This T-Bucket dragster should stir up some nostalgia for out old hot rodders. Built in 1966 by three young rodders in Walpole, MA, it was run at a local 1/8th mile strip set in the parking lot of the Norwood Arena (where one of us here at BarnFinds watched stock car races as a youth), and at the New England Dragway in Epping, NH. Amazingly it still looks just as it did when it was first raced almost 50 years ago. Find it here on eBay in Providence, RI bid to $8,600.
Apart from some names associated with the dragster and a number of period photos showing it making a few runs, there isn’t much history on the car. The names of the three rodders who built it, and whose initials are painted on the cowl right behind the 1957 Chrysler 392 Hemi engine, are known, as is the name of the second owner, who bought the car in 1978 and kept it until his passing in 2000. Fortunately this appears to be an unaltered Altered that still has the trick parts that helped make it go fast: a 671 GMC blower with Cragar belt drive and fuel injection, a Vertex magneto, an Isky cam, a large air intake with three throttle openings, narrow tires on mag wheels at the front, and wide slicks on aluminum wheels out back.
Although the body is not described in the listing, this ’27 T-bucket appears to use a period fiberglass reproduction body. The chassis is standard fare for low-budget dragsters back in the day: simple boxed chassis rails, nerf bar in back for push starts, solid axles with radius rods, and no brakes at the front. Stopping was taken care of by drum brakes on the rear axle and a parachute mounted at the rear, which is included in the sale. The purple metal-flake paint and graphics appear to be well preserved.

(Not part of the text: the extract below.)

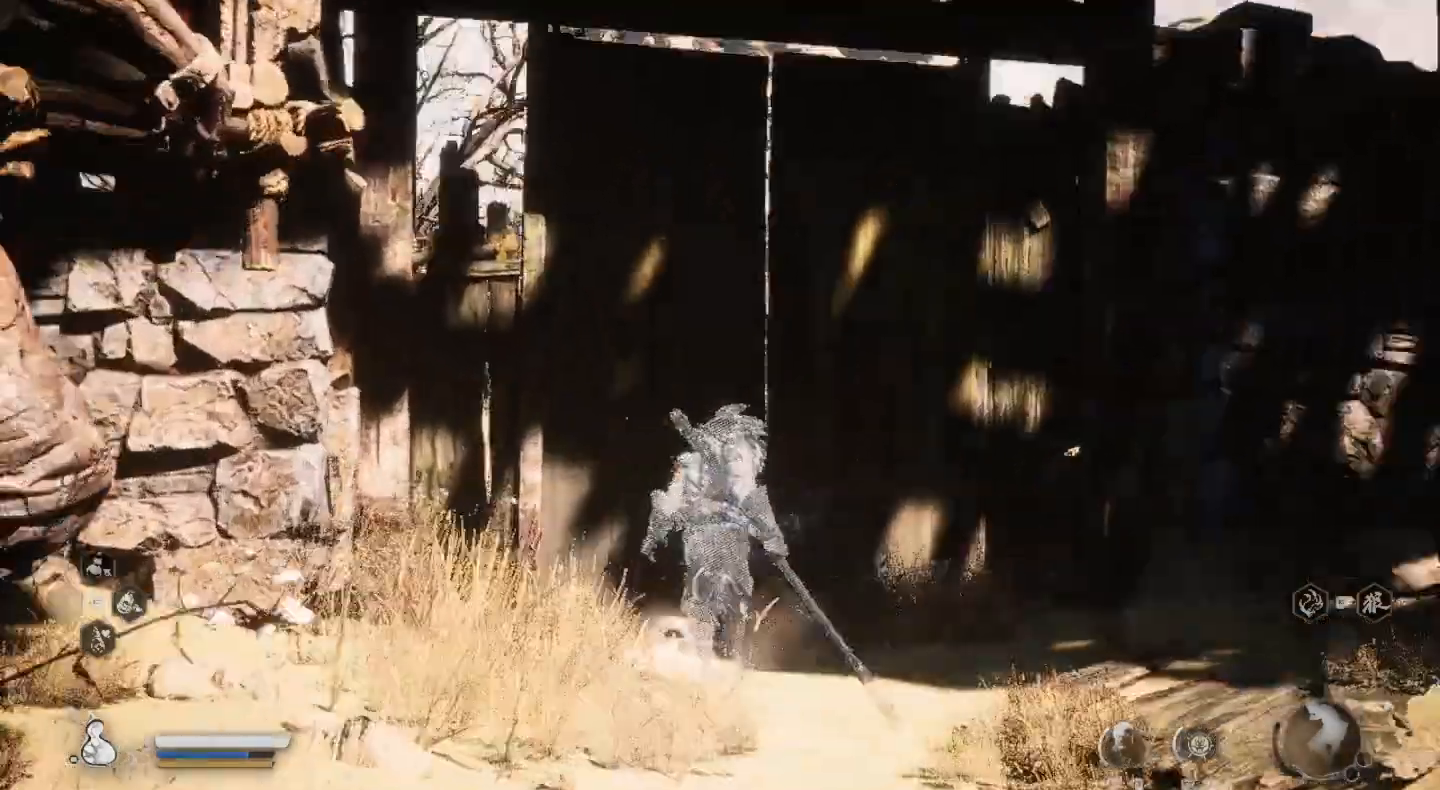
{"buttons": [], "left_stick": "center", "right_stick": "right", "events": []}
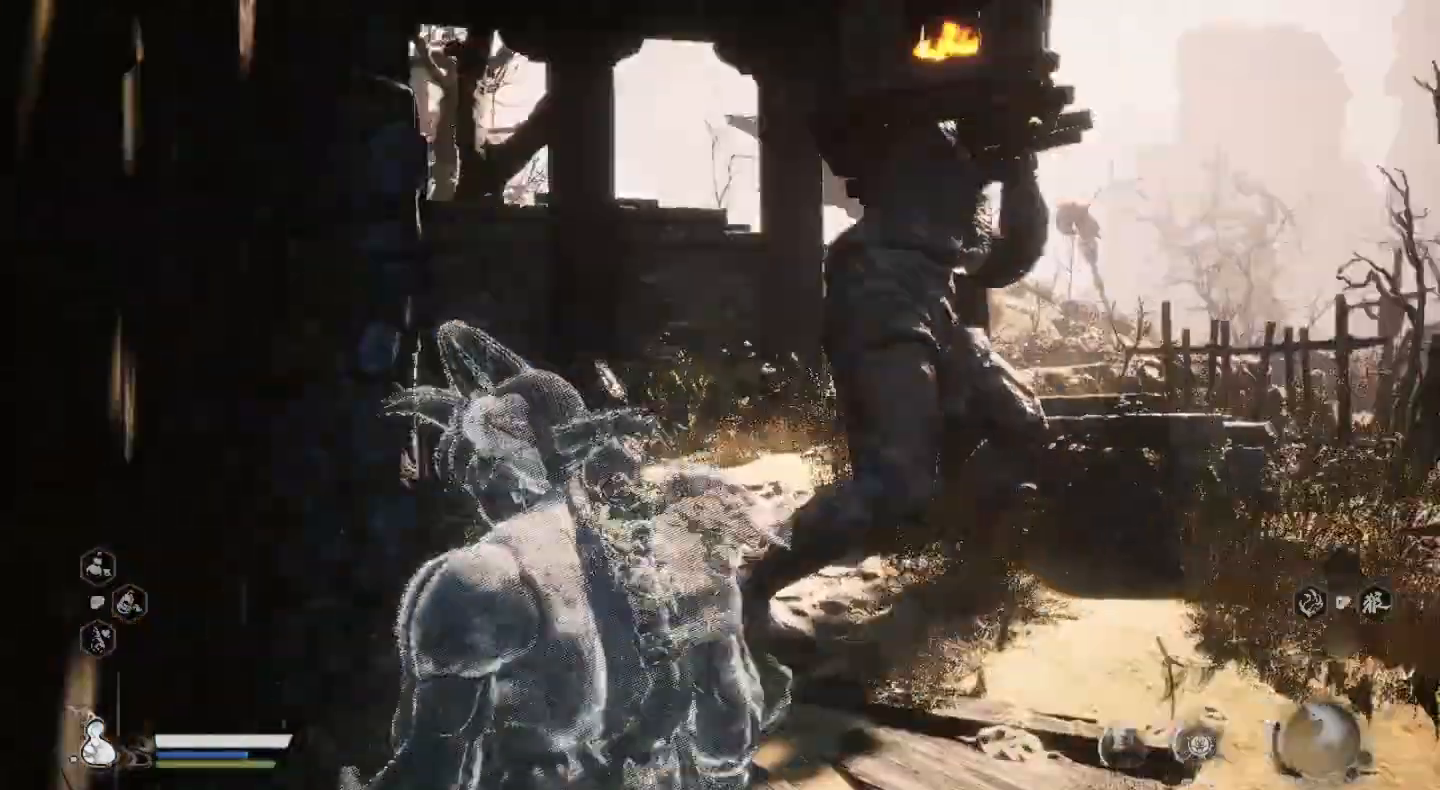
{"buttons": [], "left_stick": "up", "right_stick": "center", "events": [[367, "right_stick", "center"], [500, "left_stick", "up"]]}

The interior is plain and simple, with a generic racing wheel and a push-button panel for the Hemi’s TorqueFlite automatic transmission grafted into the floor hump, and not much else. While the parachute that’s mentioned in the listing is present, we are guessing that a lever to apply the rear brakes is not visible in this interior shot.
The current owner bought the car from the second owner’s brother and has done nothing to the car other than fire the Hemi up. He says that it started right away and that it runs strong. This little altered is a time capsule of early rod technology that was available to young guys who wanted to race on weekends a quarter mile at a time. Our only question is, When is the owner going to list that black ’32 Cabrio?